◆ Your objective: Every single entry needs to appear again exactly as given.

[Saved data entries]
- - -
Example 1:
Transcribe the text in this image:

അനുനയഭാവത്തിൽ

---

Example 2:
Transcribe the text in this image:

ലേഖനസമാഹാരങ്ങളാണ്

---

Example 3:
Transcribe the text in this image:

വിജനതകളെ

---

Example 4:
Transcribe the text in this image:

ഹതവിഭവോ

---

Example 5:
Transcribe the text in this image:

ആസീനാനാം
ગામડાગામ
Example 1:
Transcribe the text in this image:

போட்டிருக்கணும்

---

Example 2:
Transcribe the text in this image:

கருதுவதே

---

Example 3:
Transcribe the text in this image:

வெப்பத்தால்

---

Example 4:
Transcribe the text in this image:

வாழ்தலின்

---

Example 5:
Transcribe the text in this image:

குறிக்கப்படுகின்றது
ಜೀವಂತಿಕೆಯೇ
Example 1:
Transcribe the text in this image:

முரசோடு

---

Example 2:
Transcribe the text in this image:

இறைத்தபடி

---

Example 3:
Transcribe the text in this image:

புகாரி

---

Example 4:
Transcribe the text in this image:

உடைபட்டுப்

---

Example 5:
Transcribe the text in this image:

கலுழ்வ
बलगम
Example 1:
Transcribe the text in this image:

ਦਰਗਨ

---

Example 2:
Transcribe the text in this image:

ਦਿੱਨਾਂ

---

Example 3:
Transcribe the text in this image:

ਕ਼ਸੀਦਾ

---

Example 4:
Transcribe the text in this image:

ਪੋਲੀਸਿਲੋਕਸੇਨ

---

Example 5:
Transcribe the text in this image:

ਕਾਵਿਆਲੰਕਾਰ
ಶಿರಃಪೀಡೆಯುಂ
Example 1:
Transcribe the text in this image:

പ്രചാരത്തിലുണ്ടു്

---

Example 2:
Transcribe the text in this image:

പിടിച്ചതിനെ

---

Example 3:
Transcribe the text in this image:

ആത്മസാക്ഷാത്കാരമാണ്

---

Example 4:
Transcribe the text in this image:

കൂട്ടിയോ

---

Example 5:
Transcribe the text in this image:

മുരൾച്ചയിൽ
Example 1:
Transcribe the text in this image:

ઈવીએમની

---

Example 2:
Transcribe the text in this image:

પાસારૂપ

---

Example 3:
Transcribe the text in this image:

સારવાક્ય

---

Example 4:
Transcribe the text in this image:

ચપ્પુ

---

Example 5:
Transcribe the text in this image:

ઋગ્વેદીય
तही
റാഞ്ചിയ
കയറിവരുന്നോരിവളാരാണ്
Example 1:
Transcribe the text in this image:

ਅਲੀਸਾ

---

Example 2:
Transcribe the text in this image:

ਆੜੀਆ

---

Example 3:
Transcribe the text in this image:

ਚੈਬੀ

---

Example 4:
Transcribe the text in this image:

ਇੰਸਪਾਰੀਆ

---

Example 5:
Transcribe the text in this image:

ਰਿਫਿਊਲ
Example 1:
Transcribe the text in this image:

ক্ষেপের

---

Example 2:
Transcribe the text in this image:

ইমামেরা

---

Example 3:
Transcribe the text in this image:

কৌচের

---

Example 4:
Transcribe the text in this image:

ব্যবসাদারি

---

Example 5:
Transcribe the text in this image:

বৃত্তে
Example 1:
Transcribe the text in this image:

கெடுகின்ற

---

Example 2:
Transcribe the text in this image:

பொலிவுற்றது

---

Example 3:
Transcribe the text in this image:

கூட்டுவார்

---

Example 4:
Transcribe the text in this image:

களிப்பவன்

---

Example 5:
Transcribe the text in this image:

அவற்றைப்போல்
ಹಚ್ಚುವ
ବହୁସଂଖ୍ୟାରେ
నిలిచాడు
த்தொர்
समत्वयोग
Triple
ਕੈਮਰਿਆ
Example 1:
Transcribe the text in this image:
- - -
◆ Solved problem:
Example 1:
Transcribe the text in this image:

അനുനയഭാവത്തിൽ

---

Example 2:
Transcribe the text in this image:

ലേഖനസമാഹാരങ്ങളാണ്

---

Example 3:
Transcribe the text in this image:

വിജനതകളെ

---

Example 4:
Transcribe the text in this image:

ഹതവിഭവോ

---

Example 5:
Transcribe the text in this image:

ആസീനാനാം
ગામડાગામ
Example 1:
Transcribe the text in this image:

போட்டிருக்கணும்

---

Example 2:
Transcribe the text in this image:

கருதுவதே

---

Example 3:
Transcribe the text in this image:

வெப்பத்தால்

---

Example 4:
Transcribe the text in this image:

வாழ்தலின்

---

Example 5:
Transcribe the text in this image:

குறிக்கப்படுகின்றது
ಜೀವಂತಿಕೆಯೇ
Example 1:
Transcribe the text in this image:

முரசோடு

---

Example 2:
Transcribe the text in this image:

இறைத்தபடி

---

Example 3:
Transcribe the text in this image:

புகாரி

---

Example 4:
Transcribe the text in this image:

உடைபட்டுப்

---

Example 5:
Transcribe the text in this image:

கலுழ்வ
बलगम
Example 1:
Transcribe the text in this image:

ਦਰਗਨ

---

Example 2:
Transcribe the text in this image:

ਦਿੱਨਾਂ

---

Example 3:
Transcribe the text in this image:

ਕ਼ਸੀਦਾ

---

Example 4:
Transcribe the text in this image:

ਪੋਲੀਸਿਲੋਕਸੇਨ

---

Example 5:
Transcribe the text in this image:

ਕਾਵਿਆਲੰਕਾਰ
ಶಿರಃಪೀಡೆಯುಂ
Example 1:
Transcribe the text in this image:

പ്രചാരത്തിലുണ്ടു്

---

Example 2:
Transcribe the text in this image:

പിടിച്ചതിനെ

---

Example 3:
Transcribe the text in this image:

ആത്മസാക്ഷാത്കാരമാണ്

---

Example 4:
Transcribe the text in this image:

കൂട്ടിയോ

---

Example 5:
Transcribe the text in this image:

മുരൾച്ചയിൽ
Example 1:
Transcribe the text in this image:

ઈવીએમની

---

Example 2:
Transcribe the text in this image:

પાસારૂપ

---

Example 3:
Transcribe the text in this image:

સારવાક્ય

---

Example 4:
Transcribe the text in this image:

ચપ્પુ

---

Example 5:
Transcribe the text in this image:

ઋગ્વેદીય
तही
റാഞ്ചിയ
കയറിവരുന്നോരിവളാരാണ്
Example 1:
Transcribe the text in this image:

ਅਲੀਸਾ

---

Example 2:
Transcribe the text in this image:

ਆੜੀਆ

---

Example 3:
Transcribe the text in this image:

ਚੈਬੀ

---

Example 4:
Transcribe the text in this image:

ਇੰਸਪਾਰੀਆ

---

Example 5:
Transcribe the text in this image:

ਰਿਫਿਊਲ
Example 1:
Transcribe the text in this image:

ক্ষেপের

---

Example 2:
Transcribe the text in this image:

ইমামেরা

---

Example 3:
Transcribe the text in this image:

কৌচের

---

Example 4:
Transcribe the text in this image:

ব্যবসাদারি

---

Example 5:
Transcribe the text in this image:

বৃত্তে
Example 1:
Transcribe the text in this image:

கெடுகின்ற

---

Example 2:
Transcribe the text in this image:

பொலிவுற்றது

---

Example 3:
Transcribe the text in this image:

கூட்டுவார்

---

Example 4:
Transcribe the text in this image:

களிப்பவன்

---

Example 5:
Transcribe the text in this image:

அவற்றைப்போல்
ಹಚ್ಚುವ
ବହୁସଂଖ୍ୟାରେ
నిలిచాడు
த்தொர்
समत्वयोग
Triple
ਕੈਮਰਿਆ
Example 1:
Transcribe the text in this image:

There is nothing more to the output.